10 replies on ““This Thing Is Real and I Almost Lost My Life to It” — One of Northeast Ohio’s First COVID-19 Patients On the Long Road to Recovery”

  1. O.K., some people can get bad cases of COVID-19.
    However, there is another side to this issue that shouldn’t be ignored– that is, 80 percent, or 4 out of 5, people who get COVID-19 only get mild symptoms.
    This fact is real too.
    I’m all for doing what I can from getting infected with even the common cold or seasonal flu, but the Media is making it sound like COVID-19 is much more deadly than it actually is.

  2. The first person you’ve heard to have it,,,not much coverage in the national Inquirer?

  3. I just spent 3 nights in ICU with this. It knocked me flat for more than two weeks. Unrelenting fever, chills, exhaustion, nagging dry cough. I also had bilateral pneumonia. This is no joke. I’m an otherwise healthy 42y male from Cuyahoga County. I lost 15 lbs during this ordeal. Please take this very seriously. It is not to be messed with. Wear the masks, social distance, play it smart. C’mon Cleveland we can beat this together.

  4. I’m buying drinks from 4-6 at Townhall tomorrow for anyone affected in any way by Covid 19. Just use my name at the bar and they’ll put you on my tab. No food, just drinks and please limit yourself to 3 of them.

    Thanks, God Bless

    Terry Joyce

  5. Google and read the recent CNN article, “CDC says 35 percent of coronavirus infections are asymptomatic”.
    The numbers given about COVID-19 in the article are thought-provoking.
    It makes me wonder why the Media is trying to persuade the American People that COVID-19 is far more deadlier than it actually is.

  6. I like the pic here, some people in full hazmat suits, the other guy in no protective equipment and yet not one if them caught covid.

  7. My father died of COVID and I tested positive last week. Didn’t get to say goodbye to my dad – no funeral, nothing. This is the sickest I’ve ever been and sicker than I could have ever imagined without dying.
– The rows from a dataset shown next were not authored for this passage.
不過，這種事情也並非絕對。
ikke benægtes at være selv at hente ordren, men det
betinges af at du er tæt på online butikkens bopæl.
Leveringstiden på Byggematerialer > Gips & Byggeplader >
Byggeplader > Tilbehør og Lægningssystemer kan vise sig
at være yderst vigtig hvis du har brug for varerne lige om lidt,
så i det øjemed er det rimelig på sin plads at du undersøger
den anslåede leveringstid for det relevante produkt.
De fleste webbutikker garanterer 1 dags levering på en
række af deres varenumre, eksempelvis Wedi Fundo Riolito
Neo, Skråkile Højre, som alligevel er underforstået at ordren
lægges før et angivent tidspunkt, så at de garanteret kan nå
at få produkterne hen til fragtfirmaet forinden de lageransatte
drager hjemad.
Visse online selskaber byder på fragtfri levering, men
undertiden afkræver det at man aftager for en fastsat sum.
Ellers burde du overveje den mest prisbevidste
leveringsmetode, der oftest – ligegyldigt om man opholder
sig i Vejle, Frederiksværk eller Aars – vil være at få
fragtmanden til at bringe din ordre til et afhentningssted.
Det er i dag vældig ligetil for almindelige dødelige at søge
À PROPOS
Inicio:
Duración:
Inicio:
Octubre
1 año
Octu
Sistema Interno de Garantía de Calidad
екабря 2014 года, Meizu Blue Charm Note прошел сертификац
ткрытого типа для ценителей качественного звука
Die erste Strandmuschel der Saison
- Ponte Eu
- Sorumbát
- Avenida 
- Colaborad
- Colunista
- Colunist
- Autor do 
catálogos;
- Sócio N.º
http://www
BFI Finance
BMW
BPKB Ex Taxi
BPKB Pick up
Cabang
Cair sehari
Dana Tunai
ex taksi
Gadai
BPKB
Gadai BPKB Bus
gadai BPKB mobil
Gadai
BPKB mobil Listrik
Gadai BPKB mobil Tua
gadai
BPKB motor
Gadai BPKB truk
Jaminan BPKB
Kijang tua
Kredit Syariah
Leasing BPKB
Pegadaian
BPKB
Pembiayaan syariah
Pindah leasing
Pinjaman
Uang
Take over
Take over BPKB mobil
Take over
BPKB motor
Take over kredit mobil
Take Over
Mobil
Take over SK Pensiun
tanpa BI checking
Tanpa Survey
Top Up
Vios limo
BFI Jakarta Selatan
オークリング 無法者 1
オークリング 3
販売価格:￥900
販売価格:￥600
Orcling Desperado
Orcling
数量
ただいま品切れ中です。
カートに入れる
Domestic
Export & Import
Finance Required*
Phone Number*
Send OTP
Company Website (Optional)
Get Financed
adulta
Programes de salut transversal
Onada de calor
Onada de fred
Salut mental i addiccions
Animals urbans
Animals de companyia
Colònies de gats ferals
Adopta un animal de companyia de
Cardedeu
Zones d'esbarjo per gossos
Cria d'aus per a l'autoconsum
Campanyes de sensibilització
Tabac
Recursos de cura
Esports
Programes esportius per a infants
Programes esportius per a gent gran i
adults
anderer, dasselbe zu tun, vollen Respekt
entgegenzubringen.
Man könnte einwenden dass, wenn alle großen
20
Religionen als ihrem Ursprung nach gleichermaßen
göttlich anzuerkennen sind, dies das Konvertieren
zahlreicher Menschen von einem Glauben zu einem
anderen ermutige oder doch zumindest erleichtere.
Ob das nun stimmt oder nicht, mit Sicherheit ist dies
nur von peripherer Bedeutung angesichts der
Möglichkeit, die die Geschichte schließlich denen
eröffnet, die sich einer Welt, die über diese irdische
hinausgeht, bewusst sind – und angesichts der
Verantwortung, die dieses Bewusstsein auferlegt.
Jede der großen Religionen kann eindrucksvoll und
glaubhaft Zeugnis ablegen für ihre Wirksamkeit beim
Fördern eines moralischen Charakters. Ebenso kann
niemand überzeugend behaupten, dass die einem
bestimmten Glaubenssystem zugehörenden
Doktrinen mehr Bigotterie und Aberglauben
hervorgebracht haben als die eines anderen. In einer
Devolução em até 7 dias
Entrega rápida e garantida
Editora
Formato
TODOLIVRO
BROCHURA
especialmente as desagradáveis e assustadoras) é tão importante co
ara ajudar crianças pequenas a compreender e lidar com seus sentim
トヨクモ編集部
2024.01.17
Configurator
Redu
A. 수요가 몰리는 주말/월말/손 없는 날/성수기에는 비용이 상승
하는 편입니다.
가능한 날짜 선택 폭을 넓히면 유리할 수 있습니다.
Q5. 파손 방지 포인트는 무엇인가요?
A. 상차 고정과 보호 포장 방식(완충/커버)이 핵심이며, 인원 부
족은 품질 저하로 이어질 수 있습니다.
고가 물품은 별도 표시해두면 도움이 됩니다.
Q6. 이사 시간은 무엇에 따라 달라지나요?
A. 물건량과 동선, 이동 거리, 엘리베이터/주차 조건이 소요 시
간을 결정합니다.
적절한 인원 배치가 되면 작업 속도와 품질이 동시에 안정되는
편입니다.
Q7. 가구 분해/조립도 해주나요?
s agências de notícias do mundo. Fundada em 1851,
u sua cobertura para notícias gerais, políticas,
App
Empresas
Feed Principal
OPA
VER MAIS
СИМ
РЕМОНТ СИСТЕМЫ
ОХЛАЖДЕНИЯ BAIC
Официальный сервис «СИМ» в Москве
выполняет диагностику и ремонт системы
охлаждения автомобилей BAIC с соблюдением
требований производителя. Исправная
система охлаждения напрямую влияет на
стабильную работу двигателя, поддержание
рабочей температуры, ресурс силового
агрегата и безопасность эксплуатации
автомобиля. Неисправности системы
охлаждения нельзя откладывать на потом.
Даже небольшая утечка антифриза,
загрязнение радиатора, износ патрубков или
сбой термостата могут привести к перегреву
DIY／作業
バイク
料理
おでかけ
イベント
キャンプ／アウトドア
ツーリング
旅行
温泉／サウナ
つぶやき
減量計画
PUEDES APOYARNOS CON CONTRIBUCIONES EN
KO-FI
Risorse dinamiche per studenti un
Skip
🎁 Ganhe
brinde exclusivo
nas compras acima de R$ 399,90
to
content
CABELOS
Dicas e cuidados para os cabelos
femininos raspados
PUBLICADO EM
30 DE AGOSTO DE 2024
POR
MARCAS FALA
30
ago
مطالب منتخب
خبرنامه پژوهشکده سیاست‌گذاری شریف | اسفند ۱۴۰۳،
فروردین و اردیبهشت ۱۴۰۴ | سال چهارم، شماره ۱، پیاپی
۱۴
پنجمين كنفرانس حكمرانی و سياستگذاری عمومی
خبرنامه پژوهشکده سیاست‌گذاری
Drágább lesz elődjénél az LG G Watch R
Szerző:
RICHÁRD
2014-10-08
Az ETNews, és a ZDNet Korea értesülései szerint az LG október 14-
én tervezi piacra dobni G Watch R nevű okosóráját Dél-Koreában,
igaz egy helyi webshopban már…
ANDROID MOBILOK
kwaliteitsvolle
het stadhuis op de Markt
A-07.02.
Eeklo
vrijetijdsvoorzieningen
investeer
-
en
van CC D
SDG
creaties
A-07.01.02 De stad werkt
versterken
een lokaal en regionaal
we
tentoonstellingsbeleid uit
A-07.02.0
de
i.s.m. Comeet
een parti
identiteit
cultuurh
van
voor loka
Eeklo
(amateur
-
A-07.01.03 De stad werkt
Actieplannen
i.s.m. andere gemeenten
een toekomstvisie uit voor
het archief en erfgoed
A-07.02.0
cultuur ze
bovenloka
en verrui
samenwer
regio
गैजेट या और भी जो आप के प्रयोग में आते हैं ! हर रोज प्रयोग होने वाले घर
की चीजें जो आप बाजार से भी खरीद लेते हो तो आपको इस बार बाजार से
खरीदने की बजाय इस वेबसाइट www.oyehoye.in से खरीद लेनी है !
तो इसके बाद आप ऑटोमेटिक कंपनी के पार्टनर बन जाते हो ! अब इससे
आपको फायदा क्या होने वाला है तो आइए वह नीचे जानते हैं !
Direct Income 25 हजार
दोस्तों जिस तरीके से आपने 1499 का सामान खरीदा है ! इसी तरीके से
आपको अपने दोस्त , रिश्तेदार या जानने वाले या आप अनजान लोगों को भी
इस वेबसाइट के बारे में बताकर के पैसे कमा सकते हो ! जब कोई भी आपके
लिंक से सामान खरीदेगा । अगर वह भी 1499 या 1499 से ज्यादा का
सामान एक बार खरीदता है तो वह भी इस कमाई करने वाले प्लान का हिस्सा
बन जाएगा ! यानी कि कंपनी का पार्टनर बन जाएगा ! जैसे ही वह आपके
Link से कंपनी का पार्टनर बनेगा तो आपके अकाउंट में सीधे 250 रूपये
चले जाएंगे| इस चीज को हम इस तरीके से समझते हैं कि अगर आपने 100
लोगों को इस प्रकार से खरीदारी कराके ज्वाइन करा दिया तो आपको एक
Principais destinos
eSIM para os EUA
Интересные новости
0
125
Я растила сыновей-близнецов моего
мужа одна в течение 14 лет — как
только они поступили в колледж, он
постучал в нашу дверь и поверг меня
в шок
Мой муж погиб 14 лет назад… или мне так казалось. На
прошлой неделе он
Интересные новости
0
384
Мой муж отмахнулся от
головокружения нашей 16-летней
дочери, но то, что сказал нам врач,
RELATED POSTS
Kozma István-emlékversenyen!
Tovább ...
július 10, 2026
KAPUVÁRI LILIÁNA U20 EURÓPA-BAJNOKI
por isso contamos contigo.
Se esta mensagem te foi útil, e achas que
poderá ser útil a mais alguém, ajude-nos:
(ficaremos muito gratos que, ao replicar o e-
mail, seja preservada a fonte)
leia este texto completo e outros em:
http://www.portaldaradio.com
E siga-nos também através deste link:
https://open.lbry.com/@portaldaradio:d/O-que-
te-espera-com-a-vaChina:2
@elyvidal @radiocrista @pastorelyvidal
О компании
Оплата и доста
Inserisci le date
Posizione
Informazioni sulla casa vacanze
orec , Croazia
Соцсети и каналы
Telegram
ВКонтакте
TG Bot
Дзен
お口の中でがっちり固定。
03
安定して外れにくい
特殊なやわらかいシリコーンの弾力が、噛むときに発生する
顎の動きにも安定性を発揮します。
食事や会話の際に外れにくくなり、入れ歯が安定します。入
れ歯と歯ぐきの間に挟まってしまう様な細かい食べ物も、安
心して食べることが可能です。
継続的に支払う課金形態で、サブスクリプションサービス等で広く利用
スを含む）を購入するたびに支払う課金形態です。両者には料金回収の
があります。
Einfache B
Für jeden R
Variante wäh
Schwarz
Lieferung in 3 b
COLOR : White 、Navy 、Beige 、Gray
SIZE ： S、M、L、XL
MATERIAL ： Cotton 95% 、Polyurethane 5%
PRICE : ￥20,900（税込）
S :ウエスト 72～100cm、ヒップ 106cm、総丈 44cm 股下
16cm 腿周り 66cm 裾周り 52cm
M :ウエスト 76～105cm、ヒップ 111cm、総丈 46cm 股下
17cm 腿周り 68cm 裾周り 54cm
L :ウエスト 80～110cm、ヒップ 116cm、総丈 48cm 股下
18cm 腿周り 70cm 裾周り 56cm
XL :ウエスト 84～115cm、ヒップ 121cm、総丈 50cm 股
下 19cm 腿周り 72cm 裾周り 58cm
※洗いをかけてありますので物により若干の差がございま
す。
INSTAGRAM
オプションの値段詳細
I’m currently quarantined at home with orders from the doctor to call 911 if my fever gets any higher.

    I wouldn’t wish this on anyone, not even the blubbering idiots who think it’s a “scam” because they watched a YouTube video and were easily convinced.

  8. As I said before, some people can get bad cases of Covid-19.
    For instance, at the Marion Correctional Institution, where 80 percent of the prison’s inmate contracted Covid-19, the vast majority of these prison inmates only got mild symptoms.
    So despite the fear by some that hundreds of infected MCI prison inmates would die from Covid-19, it didn’t happen, and so far the mortality rate of Covid-19 patients at MCI is not even 1 percent, even though there are many MCI prison inmates who have preexisting medical conditions, like Hepatitis, diabetes, asthma, and etc…
    Does this mean that Covid-19 is a “scam”?
    No, but it does mean that what is true for some Covid-19 patients is not true for all Covid-19 patients.
    In fact, it is not even true for the large majority of people who contracted Covid-19 in America or any other country in the world..
    It has been widely reported that senior citizens, the obese, and those with preexisting medical conditions are more at risk of contracting a bad case of Covid-19, even though there have been a relatively few exceptions of young, healthy individuals with no preexisting medical conditions also contracting bad case of Covid-19 with some even dying because of it..
    So I suggest doing what a reasonable person would do during this pandemic– that is, to wear personal protective equipment, wash your hands often, use hand sanitizer when soap and water are not readily available, and to treat others as potential carriers of Covid-19.
    The fact that most cases of Covid-19 only result in no symptoms or mild symptoms is a good thing, just like the fact that New York City, which feared the worst, didn’t actually the U.S. hospital ship that it asked the Federal Government to send to it and the Greater Cleveland Area doesn’t actually need emergency hospital wards set up at local colleges and other non-traditional sites because the fears about Covid-19 didn’t come to pass.

  9. Well, today there was a joyous high school graduation party across the street from my house. It was good natured, but no social distancing, no masks, and one extremely STUPID activity: they were BLOWING BUBBLES. I’m serious.